The plot has one minor (but telegraphed) twist towards the end; otherwise, the stages that Matt goes through are built into the premise. You have the initial "can do" attitude, the inevitable roommate tattletale, the co-worker ridicule, the doubters and converts, an office pool based on when Matt will cave that goes viral, and lots of erection gags.

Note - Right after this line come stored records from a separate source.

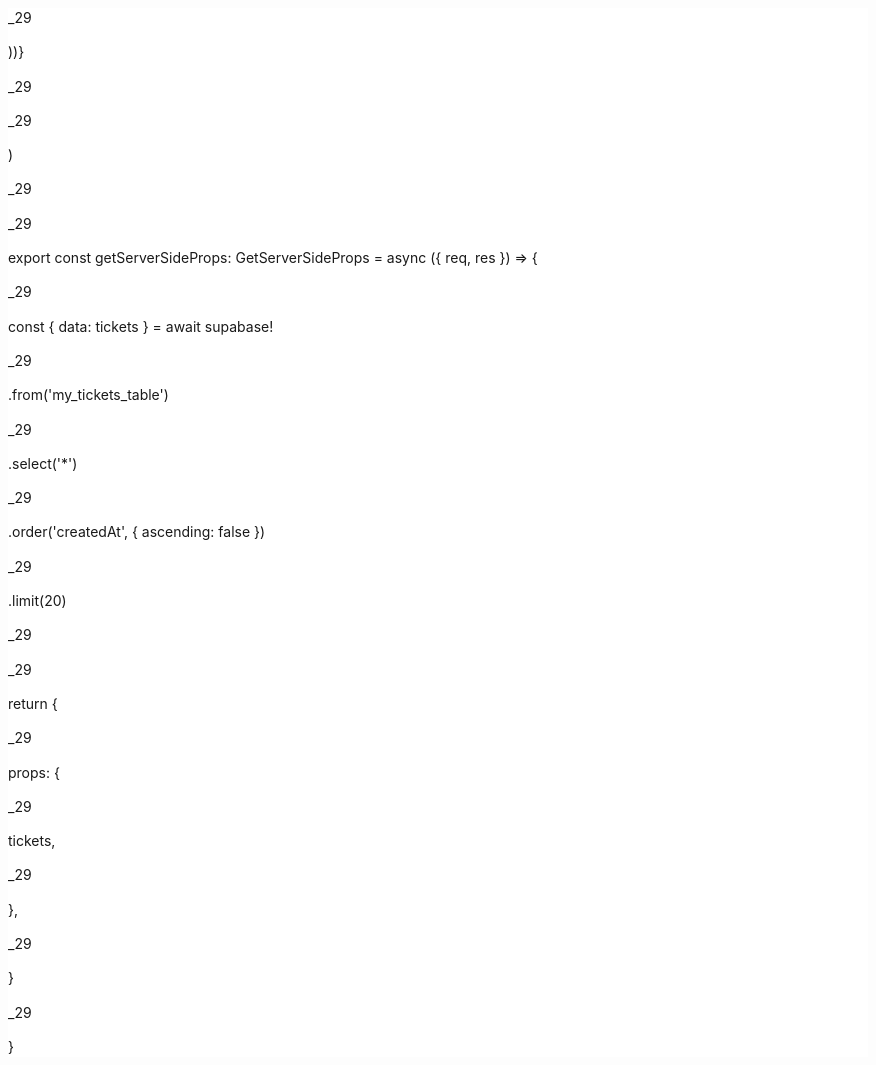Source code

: _29

))}

_29

</div>

_29

)

_29

_29

export const getServerSideProps: GetServerSideProps = async ({ req, res }) =>
{

_29

const { data: tickets } = await supabase!

_29

.from('my_tickets_table')

_29

.select('*')

_29

.order('createdAt', { ascending: false })

_29

.limit(20)

_29

_29

return {

_29

props: {

_29

tickets,

_29

},

_29

}

_29

}
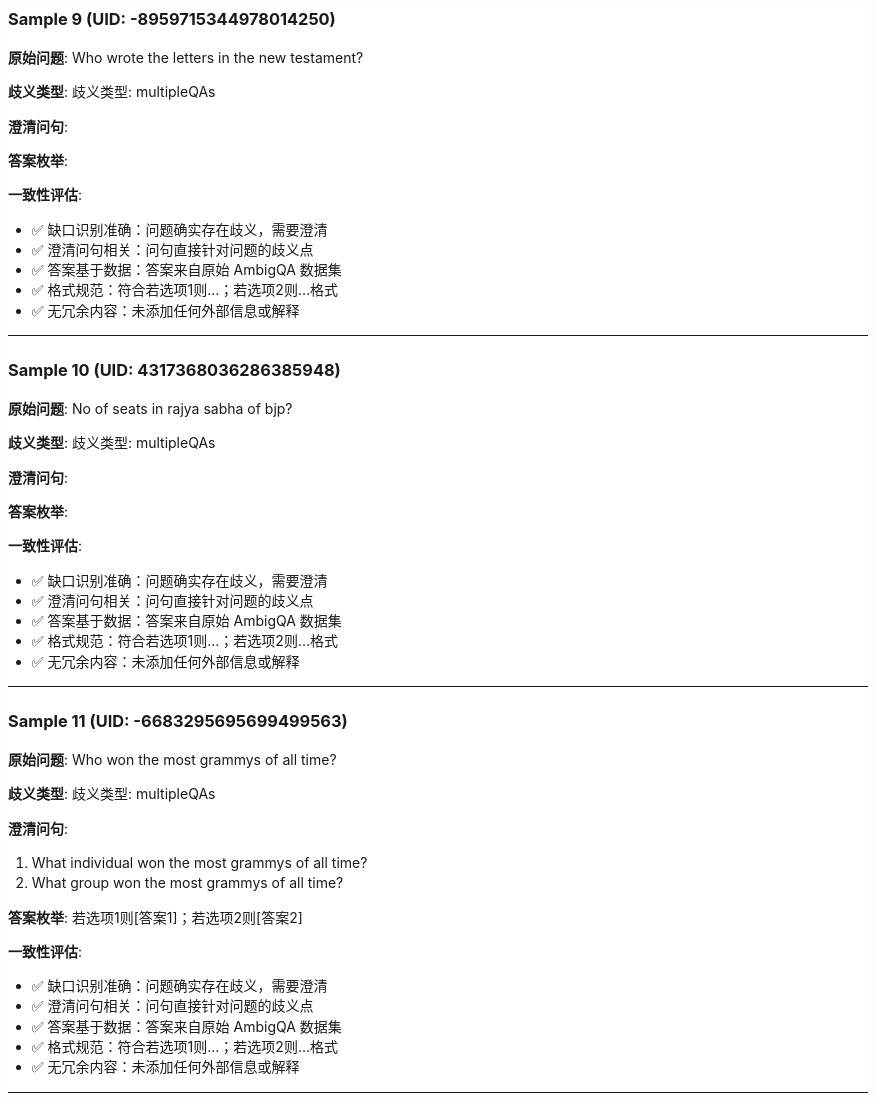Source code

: 
### Sample 9 (UID: -8959715344978014250)

**原始问题**: Who wrote the letters in the new testament?

**歧义类型**: 歧义类型: multipleQAs

**澄清问句**:

**答案枚举**: 

**一致性评估**: 
- ✅ 缺口识别准确：问题确实存在歧义，需要澄清
- ✅ 澄清问句相关：问句直接针对问题的歧义点
- ✅ 答案基于数据：答案来自原始 AmbigQA 数据集
- ✅ 格式规范：符合若选项1则…；若选项2则…格式
- ✅ 无冗余内容：未添加任何外部信息或解释

---

### Sample 10 (UID: 4317368036286385948)

**原始问题**: No of seats in rajya sabha of bjp?

**歧义类型**: 歧义类型: multipleQAs

**澄清问句**:

**答案枚举**: 

**一致性评估**: 
- ✅ 缺口识别准确：问题确实存在歧义，需要澄清
- ✅ 澄清问句相关：问句直接针对问题的歧义点
- ✅ 答案基于数据：答案来自原始 AmbigQA 数据集
- ✅ 格式规范：符合若选项1则…；若选项2则…格式
- ✅ 无冗余内容：未添加任何外部信息或解释

---

### Sample 11 (UID: -6683295695699499563)

**原始问题**: Who won the most grammys of all time?

**歧义类型**: 歧义类型: multipleQAs

**澄清问句**:
1. What individual won the most grammys of all time?
2. What group won the most grammys of all time?

**答案枚举**: 若选项1则[答案1]；若选项2则[答案2]

**一致性评估**: 
- ✅ 缺口识别准确：问题确实存在歧义，需要澄清
- ✅ 澄清问句相关：问句直接针对问题的歧义点
- ✅ 答案基于数据：答案来自原始 AmbigQA 数据集
- ✅ 格式规范：符合若选项1则…；若选项2则…格式
- ✅ 无冗余内容：未添加任何外部信息或解释

---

The relationship between Matt and Erica is likewise by-the-books: they meet, he doesn't tell her the whole truth, she finds out from other sources and drops him like a poisonous porcupine, he apologies, she swoons, repeat the entire thing, then get together and have sex for thirty-six straight hours.
The funniest bits surround Matt's roommate, one of his co-workers, and "The Bagel Guy," who knows everything that's going on in the city. All three are unique enough to bring something interesting to their parts. Unfortunately, the lead characters and the secondary characters think they're in different films. Matt and Erica are in a romantic comedy that would have been really engaging had Matt been played by a more expressive actor. Everyone else is in an American Pie type of broad sex comedy, except without the sex and with obvious gags. Since there is a major aspect missing from both views of 40 Days and 40 Nights, it can't satisfy on either end.
If you have the DVD already and you're wondering whether to upgrade, don't bother. The 1.85:1 transfer looks good, but the upgrade to 5.1 DTS-HD Master Audio doesn't do much for a film like this and the extras are exactly the same: a sometimes informative but more often boring commentary by director Michael Lehmann, producer Michael London, and screenwriter Robert Perez, and a short "teaser trailer."
The Rebuttal Witnesses
The flower scene is really close to being a classic example of erotica without sex, along the lines of the haircutting scene in Phenomenon. The idea is great, the setup is really nice, and Sossaman does her best to make it work. Hartnett, once again, is the proverbial fly in the ointment; he simply can't express enough emotion to stay engaged in the scene.
There are parts that hint the film could have been something more, but in the end its inconsistencies, broad comedic styling, and lack of chemistry keep it from its potential. 40 Days and 40 Nights has some chuckles, but look elsewhere for belly laughs.
Guilty of Aggravated Stoicism in an Emotional Film. Sentenced to three years' hard labor.